- [Task description]: Set down the records again, keeping each line exactly as it is.

(Dataset entries)

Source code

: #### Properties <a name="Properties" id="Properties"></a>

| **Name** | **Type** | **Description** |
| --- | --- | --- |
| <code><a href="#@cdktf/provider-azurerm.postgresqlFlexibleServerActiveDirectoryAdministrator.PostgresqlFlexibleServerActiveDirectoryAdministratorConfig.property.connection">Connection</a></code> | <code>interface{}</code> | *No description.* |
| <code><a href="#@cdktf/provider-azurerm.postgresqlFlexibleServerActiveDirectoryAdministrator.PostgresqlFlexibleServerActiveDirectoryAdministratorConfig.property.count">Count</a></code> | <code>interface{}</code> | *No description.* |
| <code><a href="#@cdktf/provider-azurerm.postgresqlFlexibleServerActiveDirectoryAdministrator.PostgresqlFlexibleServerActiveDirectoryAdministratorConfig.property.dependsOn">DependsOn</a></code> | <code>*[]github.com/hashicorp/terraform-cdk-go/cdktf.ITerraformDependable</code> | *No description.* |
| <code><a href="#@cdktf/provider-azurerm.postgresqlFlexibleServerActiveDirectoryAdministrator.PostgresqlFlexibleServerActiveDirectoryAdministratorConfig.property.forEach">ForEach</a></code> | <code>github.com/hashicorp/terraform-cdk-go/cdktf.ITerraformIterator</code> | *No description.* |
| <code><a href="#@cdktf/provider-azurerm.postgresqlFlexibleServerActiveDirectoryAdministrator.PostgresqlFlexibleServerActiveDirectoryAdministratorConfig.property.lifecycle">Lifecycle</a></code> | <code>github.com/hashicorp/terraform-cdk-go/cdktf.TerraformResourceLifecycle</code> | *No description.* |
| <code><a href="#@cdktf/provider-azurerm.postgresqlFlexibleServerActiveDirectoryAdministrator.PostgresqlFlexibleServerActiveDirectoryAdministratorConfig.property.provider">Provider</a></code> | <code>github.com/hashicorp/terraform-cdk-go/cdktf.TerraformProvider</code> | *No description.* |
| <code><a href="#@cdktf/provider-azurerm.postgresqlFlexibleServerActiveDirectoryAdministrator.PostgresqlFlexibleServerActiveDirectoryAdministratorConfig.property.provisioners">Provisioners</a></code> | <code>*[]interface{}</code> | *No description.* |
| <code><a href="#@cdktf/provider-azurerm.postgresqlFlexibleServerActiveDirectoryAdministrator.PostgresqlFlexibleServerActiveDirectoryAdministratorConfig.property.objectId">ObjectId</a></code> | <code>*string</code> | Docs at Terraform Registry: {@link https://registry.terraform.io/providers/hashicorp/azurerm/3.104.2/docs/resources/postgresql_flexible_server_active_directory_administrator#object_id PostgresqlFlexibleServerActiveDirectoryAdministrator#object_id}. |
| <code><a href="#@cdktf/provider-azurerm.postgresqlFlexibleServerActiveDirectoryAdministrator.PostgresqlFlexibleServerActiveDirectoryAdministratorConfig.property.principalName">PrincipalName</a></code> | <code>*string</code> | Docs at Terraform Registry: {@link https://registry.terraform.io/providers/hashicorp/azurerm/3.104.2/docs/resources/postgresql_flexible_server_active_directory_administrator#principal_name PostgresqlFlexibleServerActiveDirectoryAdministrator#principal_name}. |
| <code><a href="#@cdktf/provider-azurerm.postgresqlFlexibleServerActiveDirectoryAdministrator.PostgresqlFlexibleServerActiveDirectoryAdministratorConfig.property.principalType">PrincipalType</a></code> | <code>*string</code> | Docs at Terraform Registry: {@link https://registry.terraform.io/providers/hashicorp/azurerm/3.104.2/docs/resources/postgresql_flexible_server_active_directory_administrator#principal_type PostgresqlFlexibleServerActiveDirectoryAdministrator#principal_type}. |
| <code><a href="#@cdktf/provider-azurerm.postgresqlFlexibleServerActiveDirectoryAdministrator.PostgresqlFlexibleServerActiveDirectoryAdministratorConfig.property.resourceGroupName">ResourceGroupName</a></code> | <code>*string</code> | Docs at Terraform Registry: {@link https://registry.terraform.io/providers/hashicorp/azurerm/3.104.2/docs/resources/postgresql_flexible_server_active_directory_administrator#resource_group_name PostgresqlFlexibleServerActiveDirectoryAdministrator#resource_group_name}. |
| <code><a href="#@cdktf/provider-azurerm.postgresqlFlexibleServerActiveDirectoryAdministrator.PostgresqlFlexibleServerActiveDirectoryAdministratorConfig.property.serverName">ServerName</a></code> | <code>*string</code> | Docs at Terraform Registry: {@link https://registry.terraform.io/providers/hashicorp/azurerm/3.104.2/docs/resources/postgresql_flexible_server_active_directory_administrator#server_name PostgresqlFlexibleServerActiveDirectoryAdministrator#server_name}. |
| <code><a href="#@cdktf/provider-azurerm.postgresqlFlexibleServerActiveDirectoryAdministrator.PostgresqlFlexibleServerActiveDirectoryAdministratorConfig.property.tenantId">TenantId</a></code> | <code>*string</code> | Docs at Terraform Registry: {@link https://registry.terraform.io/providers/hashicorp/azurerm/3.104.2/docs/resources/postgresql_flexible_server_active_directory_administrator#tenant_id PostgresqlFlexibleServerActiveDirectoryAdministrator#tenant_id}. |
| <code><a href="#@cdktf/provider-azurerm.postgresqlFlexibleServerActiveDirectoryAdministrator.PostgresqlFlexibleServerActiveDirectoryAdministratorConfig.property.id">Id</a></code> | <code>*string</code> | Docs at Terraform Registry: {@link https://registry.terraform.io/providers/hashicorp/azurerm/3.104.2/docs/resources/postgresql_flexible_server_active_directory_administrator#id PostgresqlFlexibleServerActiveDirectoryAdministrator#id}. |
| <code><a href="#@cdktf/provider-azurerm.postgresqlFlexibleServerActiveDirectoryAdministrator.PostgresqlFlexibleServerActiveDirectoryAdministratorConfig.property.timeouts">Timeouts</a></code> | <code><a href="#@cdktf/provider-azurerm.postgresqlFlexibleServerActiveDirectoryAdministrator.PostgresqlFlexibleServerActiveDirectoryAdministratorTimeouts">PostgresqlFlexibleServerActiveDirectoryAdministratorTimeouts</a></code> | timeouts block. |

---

- [Finished task]:
Source code

: #### Properties <a name="Properties" id="Properties"></a>

| **Name** | **Type** | **Description** |
| --- | --- | --- |
| <code><a href="#@cdktf/provider-azurerm.postgresqlFlexibleServerActiveDirectoryAdministrator.PostgresqlFlexibleServerActiveDirectoryAdministratorConfig.property.connection">Connection</a></code> | <code>interface{}</code> | *No description.* |
| <code><a href="#@cdktf/provider-azurerm.postgresqlFlexibleServerActiveDirectoryAdministrator.PostgresqlFlexibleServerActiveDirectoryAdministratorConfig.property.count">Count</a></code> | <code>interface{}</code> | *No description.* |
| <code><a href="#@cdktf/provider-azurerm.postgresqlFlexibleServerActiveDirectoryAdministrator.PostgresqlFlexibleServerActiveDirectoryAdministratorConfig.property.dependsOn">DependsOn</a></code> | <code>*[]github.com/hashicorp/terraform-cdk-go/cdktf.ITerraformDependable</code> | *No description.* |
| <code><a href="#@cdktf/provider-azurerm.postgresqlFlexibleServerActiveDirectoryAdministrator.PostgresqlFlexibleServerActiveDirectoryAdministratorConfig.property.forEach">ForEach</a></code> | <code>github.com/hashicorp/terraform-cdk-go/cdktf.ITerraformIterator</code> | *No description.* |
| <code><a href="#@cdktf/provider-azurerm.postgresqlFlexibleServerActiveDirectoryAdministrator.PostgresqlFlexibleServerActiveDirectoryAdministratorConfig.property.lifecycle">Lifecycle</a></code> | <code>github.com/hashicorp/terraform-cdk-go/cdktf.TerraformResourceLifecycle</code> | *No description.* |
| <code><a href="#@cdktf/provider-azurerm.postgresqlFlexibleServerActiveDirectoryAdministrator.PostgresqlFlexibleServerActiveDirectoryAdministratorConfig.property.provider">Provider</a></code> | <code>github.com/hashicorp/terraform-cdk-go/cdktf.TerraformProvider</code> | *No description.* |
| <code><a href="#@cdktf/provider-azurerm.postgresqlFlexibleServerActiveDirectoryAdministrator.PostgresqlFlexibleServerActiveDirectoryAdministratorConfig.property.provisioners">Provisioners</a></code> | <code>*[]interface{}</code> | *No description.* |
| <code><a href="#@cdktf/provider-azurerm.postgresqlFlexibleServerActiveDirectoryAdministrator.PostgresqlFlexibleServerActiveDirectoryAdministratorConfig.property.objectId">ObjectId</a></code> | <code>*string</code> | Docs at Terraform Registry: {@link https://registry.terraform.io/providers/hashicorp/azurerm/3.104.2/docs/resources/postgresql_flexible_server_active_directory_administrator#object_id PostgresqlFlexibleServerActiveDirectoryAdministrator#object_id}. |
| <code><a href="#@cdktf/provider-azurerm.postgresqlFlexibleServerActiveDirectoryAdministrator.PostgresqlFlexibleServerActiveDirectoryAdministratorConfig.property.principalName">PrincipalName</a></code> | <code>*string</code> | Docs at Terraform Registry: {@link https://registry.terraform.io/providers/hashicorp/azurerm/3.104.2/docs/resources/postgresql_flexible_server_active_directory_administrator#principal_name PostgresqlFlexibleServerActiveDirectoryAdministrator#principal_name}. |
| <code><a href="#@cdktf/provider-azurerm.postgresqlFlexibleServerActiveDirectoryAdministrator.PostgresqlFlexibleServerActiveDirectoryAdministratorConfig.property.principalType">PrincipalType</a></code> | <code>*string</code> | Docs at Terraform Registry: {@link https://registry.terraform.io/providers/hashicorp/azurerm/3.104.2/docs/resources/postgresql_flexible_server_active_directory_administrator#principal_type PostgresqlFlexibleServerActiveDirectoryAdministrator#principal_type}. |
| <code><a href="#@cdktf/provider-azurerm.postgresqlFlexibleServerActiveDirectoryAdministrator.PostgresqlFlexibleServerActiveDirectoryAdministratorConfig.property.resourceGroupName">ResourceGroupName</a></code> | <code>*string</code> | Docs at Terraform Registry: {@link https://registry.terraform.io/providers/hashicorp/azurerm/3.104.2/docs/resources/postgresql_flexible_server_active_directory_administrator#resource_group_name PostgresqlFlexibleServerActiveDirectoryAdministrator#resource_group_name}. |
| <code><a href="#@cdktf/provider-azurerm.postgresqlFlexibleServerActiveDirectoryAdministrator.PostgresqlFlexibleServerActiveDirectoryAdministratorConfig.property.serverName">ServerName</a></code> | <code>*string</code> | Docs at Terraform Registry: {@link https://registry.terraform.io/providers/hashicorp/azurerm/3.104.2/docs/resources/postgresql_flexible_server_active_directory_administrator#server_name PostgresqlFlexibleServerActiveDirectoryAdministrator#server_name}. |
| <code><a href="#@cdktf/provider-azurerm.postgresqlFlexibleServerActiveDirectoryAdministrator.PostgresqlFlexibleServerActiveDirectoryAdministratorConfig.property.tenantId">TenantId</a></code> | <code>*string</code> | Docs at Terraform Registry: {@link https://registry.terraform.io/providers/hashicorp/azurerm/3.104.2/docs/resources/postgresql_flexible_server_active_directory_administrator#tenant_id PostgresqlFlexibleServerActiveDirectoryAdministrator#tenant_id}. |
| <code><a href="#@cdktf/provider-azurerm.postgresqlFlexibleServerActiveDirectoryAdministrator.PostgresqlFlexibleServerActiveDirectoryAdministratorConfig.property.id">Id</a></code> | <code>*string</code> | Docs at Terraform Registry: {@link https://registry.terraform.io/providers/hashicorp/azurerm/3.104.2/docs/resources/postgresql_flexible_server_active_directory_administrator#id PostgresqlFlexibleServerActiveDirectoryAdministrator#id}. |
| <code><a href="#@cdktf/provider-azurerm.postgresqlFlexibleServerActiveDirectoryAdministrator.PostgresqlFlexibleServerActiveDirectoryAdministratorConfig.property.timeouts">Timeouts</a></code> | <code><a href="#@cdktf/provider-azurerm.postgresqlFlexibleServerActiveDirectoryAdministrator.PostgresqlFlexibleServerActiveDirectoryAdministratorTimeouts">PostgresqlFlexibleServerActiveDirectoryAdministratorTimeouts</a></code> | timeouts block. |

---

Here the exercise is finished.